Today, Nebraskans are benefitting from the decisions made by NPA members in the 1960s and 1970s to build nuclear power plants. There are two nuclear generators in our state: the Cooper Nuclear Station, owned and operated by Nebraska Public Power District (NPPD), and the Fort Calhoun Nuclear Power Station, owned and operated by Omaha Public Power District (OPPD).
Cooper and Fort Calhoun supplied 31% of the electricity used by Nebraskans in 2010.
These two plants provided safe, clean, reliable, and low-cost electricity to Nebraskans across the state. Nebraska’s nuclear generators run all day, every day, providing Nebraskans with the electricity they need in their homes and businesses. Nuclear power is among the state’s lowest-cost electricity options.
In late 2010, NPPD received a 20-year extension of its operating license at Cooper, which means the plant can continue operating until 2034. It began generating electricity in 1974. Cooper can generate up to 810 megawatts (MW) of electricity – enough to supply the electric needs of the Lincoln and Grand Island areas on a hot Nebraska summer day. More information about CNS is available from NPPD.
OPPD’s Fort Calhoun plant began generating electricity in 1973. A one-unit, 484 megawatt generator, Fort Calhoun’s operating license was extended by 20 years in 2003, which will keep that generator running until 2033.
Today, more than 100 nuclear generators are operating in the U.S. Those plants provide about 20% of our nation’s electricity.

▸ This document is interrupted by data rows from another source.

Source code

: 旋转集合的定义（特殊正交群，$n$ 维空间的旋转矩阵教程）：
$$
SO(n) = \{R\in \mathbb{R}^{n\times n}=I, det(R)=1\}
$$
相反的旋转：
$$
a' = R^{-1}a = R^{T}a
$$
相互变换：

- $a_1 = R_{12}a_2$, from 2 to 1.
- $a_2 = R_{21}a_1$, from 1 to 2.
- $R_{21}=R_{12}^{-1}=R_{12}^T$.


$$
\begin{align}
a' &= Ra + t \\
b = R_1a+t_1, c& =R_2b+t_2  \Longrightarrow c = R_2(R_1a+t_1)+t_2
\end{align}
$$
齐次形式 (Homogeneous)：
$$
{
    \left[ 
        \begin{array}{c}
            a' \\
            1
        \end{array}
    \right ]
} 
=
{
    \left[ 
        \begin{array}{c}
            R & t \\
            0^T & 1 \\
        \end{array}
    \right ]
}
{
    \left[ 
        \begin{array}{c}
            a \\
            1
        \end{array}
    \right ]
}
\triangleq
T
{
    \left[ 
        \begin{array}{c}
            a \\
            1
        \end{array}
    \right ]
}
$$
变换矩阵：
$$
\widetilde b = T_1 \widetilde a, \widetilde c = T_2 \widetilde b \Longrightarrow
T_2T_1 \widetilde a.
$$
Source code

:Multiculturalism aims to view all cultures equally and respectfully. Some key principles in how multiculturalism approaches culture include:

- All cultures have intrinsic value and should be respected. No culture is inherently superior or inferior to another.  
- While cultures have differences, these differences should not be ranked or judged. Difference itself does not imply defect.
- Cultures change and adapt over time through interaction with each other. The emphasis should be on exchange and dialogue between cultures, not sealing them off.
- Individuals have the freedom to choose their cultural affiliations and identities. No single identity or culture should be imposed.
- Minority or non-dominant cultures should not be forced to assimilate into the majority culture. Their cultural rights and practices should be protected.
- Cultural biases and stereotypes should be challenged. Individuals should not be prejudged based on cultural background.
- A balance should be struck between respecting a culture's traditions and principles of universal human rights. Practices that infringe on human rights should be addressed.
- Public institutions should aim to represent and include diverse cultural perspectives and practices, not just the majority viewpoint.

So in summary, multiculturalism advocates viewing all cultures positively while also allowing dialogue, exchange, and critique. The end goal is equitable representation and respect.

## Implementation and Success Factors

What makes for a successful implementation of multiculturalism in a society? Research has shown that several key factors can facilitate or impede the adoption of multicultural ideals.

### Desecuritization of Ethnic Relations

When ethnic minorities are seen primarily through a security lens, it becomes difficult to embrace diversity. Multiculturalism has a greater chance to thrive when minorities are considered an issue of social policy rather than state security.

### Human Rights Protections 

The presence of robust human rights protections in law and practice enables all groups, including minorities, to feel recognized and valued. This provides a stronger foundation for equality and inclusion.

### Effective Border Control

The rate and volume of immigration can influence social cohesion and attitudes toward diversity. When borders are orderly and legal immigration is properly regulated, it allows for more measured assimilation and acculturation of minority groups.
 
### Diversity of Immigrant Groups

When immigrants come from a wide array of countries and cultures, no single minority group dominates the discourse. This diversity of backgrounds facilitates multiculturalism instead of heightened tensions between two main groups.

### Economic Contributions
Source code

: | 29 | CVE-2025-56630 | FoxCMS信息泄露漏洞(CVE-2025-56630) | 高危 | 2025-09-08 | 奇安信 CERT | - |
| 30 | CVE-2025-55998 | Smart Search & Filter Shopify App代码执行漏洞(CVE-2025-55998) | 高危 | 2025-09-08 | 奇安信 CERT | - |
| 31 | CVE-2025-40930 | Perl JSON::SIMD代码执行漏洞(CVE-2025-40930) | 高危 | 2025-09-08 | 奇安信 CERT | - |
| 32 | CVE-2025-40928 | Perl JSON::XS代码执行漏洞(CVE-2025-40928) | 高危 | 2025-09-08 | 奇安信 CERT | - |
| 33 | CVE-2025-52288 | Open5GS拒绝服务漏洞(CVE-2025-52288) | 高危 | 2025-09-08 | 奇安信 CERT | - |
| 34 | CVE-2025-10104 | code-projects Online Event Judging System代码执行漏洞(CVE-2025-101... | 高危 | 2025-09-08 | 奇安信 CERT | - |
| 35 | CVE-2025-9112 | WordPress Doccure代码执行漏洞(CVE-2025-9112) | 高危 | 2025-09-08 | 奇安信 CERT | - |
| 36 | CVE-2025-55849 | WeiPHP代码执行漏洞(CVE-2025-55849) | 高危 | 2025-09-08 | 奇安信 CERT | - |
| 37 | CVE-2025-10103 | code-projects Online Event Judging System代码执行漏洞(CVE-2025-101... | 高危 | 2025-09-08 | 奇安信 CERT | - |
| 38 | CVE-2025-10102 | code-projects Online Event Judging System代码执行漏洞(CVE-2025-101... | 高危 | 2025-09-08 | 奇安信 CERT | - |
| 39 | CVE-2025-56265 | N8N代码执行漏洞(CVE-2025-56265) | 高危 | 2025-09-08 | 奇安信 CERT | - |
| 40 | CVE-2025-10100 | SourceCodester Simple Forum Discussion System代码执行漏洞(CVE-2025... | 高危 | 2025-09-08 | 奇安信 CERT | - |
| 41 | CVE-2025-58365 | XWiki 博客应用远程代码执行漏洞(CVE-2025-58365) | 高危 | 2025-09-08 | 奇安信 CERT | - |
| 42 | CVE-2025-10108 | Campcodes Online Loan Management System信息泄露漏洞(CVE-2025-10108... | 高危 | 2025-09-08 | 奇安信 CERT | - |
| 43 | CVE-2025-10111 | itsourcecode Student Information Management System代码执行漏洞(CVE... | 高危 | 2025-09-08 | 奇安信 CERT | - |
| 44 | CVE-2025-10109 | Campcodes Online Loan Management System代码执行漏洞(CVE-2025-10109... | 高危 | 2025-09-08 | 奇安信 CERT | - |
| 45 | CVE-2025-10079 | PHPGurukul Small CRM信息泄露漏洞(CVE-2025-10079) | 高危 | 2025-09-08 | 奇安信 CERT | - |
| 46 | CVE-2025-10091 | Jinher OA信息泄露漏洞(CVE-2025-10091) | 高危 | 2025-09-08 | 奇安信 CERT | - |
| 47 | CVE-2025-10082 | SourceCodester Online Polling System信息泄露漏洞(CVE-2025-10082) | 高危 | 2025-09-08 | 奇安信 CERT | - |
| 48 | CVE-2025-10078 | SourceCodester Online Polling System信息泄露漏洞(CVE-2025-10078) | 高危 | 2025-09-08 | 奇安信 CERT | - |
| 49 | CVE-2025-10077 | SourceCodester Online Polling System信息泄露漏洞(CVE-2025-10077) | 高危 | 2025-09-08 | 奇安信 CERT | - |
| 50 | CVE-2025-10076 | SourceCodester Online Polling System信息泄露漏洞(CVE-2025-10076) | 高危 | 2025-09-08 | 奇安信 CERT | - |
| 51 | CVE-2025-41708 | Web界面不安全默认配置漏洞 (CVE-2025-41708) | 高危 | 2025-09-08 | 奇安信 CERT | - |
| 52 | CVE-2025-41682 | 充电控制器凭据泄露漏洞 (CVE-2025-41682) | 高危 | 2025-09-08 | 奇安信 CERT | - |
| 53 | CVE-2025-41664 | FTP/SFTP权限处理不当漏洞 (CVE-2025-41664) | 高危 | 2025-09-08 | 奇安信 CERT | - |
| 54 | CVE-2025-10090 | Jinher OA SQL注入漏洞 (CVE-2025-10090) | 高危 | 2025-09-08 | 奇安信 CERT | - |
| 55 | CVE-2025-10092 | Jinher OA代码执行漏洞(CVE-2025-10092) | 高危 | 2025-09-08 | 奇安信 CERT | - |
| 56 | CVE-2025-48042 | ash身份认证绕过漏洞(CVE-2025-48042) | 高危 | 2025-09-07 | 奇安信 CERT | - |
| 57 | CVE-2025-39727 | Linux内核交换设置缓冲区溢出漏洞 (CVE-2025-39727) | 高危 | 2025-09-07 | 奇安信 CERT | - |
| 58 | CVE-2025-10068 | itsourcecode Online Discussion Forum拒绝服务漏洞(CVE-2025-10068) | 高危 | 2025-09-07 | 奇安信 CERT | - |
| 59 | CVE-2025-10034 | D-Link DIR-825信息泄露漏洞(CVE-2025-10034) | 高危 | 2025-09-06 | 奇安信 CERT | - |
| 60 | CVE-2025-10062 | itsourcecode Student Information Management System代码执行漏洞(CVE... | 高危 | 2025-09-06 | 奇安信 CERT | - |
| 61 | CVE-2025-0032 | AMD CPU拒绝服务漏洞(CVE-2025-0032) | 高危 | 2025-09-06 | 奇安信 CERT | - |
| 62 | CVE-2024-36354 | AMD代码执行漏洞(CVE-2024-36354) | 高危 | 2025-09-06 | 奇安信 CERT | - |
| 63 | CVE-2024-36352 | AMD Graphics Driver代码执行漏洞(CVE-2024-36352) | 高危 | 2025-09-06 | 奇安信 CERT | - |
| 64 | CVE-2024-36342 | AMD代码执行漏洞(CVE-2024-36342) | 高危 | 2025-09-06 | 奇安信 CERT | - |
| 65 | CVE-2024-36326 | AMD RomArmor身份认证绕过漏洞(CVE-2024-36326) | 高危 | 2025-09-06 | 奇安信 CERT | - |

No utility has built a new nuclear generator in the U.S. in more than 30 years. Like all ways of generating electricity, nuclear power has its strengths and drawbacks. Once built, nuclear generators produce electricity very inexpensively. Despite the March 2011 problems at Japan’s Fukushima Daiichi nuclear power plant, nuclear technology is safe. U.S. nuclear power plants are subject to intense regulations and oversight by the Nuclear Regulatory Commission. The entire industry makes the safety of its workers and the public its highest priority.
Members of NPA are also members of nuclear power organizations around the world, and those groups are studying what happened in Japan. They plan to apply lessons learned to their own nuclear generators. Nuclear power plants produce clean electricity—no emissions of sulfur dioxide, nitrogen oxides, mercury, or soot—which is increasingly important factors in today’s environmentally conscious society. And nuclear generators emit no carbon dioxide, an important benefit as power companies and customers think more about global climate change.
However, the cost of building a new nuclear generator is expensive—$5 billion or more, which is several times more expensive than generators that burn coal or gas, or generating electricity from renewable resources like wind, solar, and hydro. And, despite decades of effort, the U.S. still has no centralized place to safely store and decontaminate the spent fuel from nuclear power plants.
So do Nebraska’s utilities plan to build any new nuclear generators? Not at this time. One utility, Southern Company, is in the process of building a new nuclear generator in Georgia. Utilities in Texas and South Carolina also want to build new nuclear generators, but they are being cautions because of the costs.